During the last legislative session, Senator Vitale sponsored legislation to require chain restaurants with 20 or more locations nation-wide to disclose calorie information on menus or menu boards within the restaurant.

The bill was approved by the Legislature on January 11, 2010, and signed into law on January 17, 2010. The bill provided the Department of Health a year to develop regulations and implement the provisions of the law. However, recently, Commissioner Alaigh has said that she would wait for the federal government to develop calorie-posting requirements – a process that could take an additional two to three years, according to Senator Vitale.

“We have a law on the books, and the Commissioner has a constitutional responsibility to enforce the laws on the books, plain and simple,” said Senator Vitale. “There is no room for equivocation in this process. Once a bill is signed, love it or hate it, it’s the executive branch’s job to make sure that the law is implemented.”

Senator Vitale said that he is reviewing options to force the implementation of the bill, including bringing a lawsuit against the Department of Health for its failure to act on the legislation, and crafting a new bill which would circumvent the Department’s rule-making process.
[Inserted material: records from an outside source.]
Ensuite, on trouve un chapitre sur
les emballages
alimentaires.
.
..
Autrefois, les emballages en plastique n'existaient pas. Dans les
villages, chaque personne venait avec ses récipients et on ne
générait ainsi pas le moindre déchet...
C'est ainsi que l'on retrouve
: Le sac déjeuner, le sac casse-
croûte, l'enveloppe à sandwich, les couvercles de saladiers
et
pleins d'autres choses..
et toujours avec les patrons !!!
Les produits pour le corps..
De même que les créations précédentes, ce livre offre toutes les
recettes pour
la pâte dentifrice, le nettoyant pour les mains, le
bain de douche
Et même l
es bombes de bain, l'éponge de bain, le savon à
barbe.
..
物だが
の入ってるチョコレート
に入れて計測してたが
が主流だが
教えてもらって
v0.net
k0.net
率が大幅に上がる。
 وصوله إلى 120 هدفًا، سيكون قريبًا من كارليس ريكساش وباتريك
He added that many chain restaurants already provide nutritional information about their menu items on corporate Web sites, but that his law would require access to information at the point of sale, rather than after the fact.
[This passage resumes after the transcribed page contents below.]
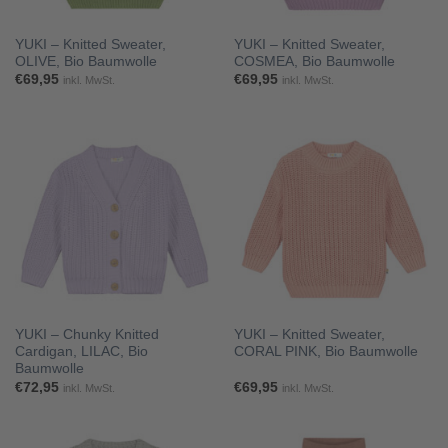
YUKI – Knitted Sweater,
YUKI – Knitted Sweater,
OLIVE, Bio Baumwolle
COSMEA, Bio Baumwolle
€
69,95
€
69,95
inkl. MwSt.
inkl. MwSt.
YUKI – Chunky Knitted
YUKI – Knitted Sweater,
Cardigan, LILAC, Bio
CORAL PINK, Bio Baumwolle
Baumwolle
€
72,95
€
69,95
inkl. MwSt.
inkl. MwSt.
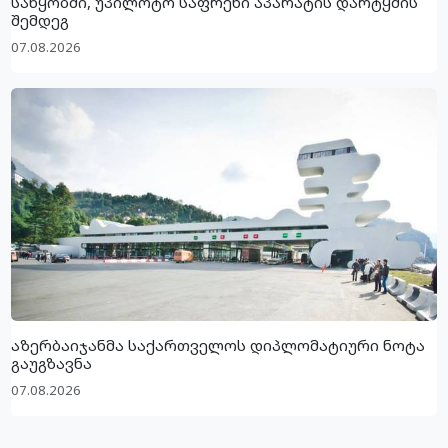
საწყობში, უპილოტო საფრენი აპარატის დარტყმის
შემდეგ
07.08.2026
აზერბაიჯანმა საქართველოს დიპლომატიური ნოტა
გაუგზავნა
07.08.2026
“I think it’s even more unconscionable that Dr. Alaigh is a health care professional who can’t seem to see the value of calorie information on menus,” said Senator Vitale, who noted that when a similar posting requirement was instituted in New York City, people tended to make more nutritious eating choices. “Obesity is an epidemic in this country, and we want to give people the information they need to make the best health choices possible. This is about empowering consumers, and Commissioner Alaigh should do the right thing to give people access to nutritional information about the food they eat in chain restaurants throughout New Jersey.”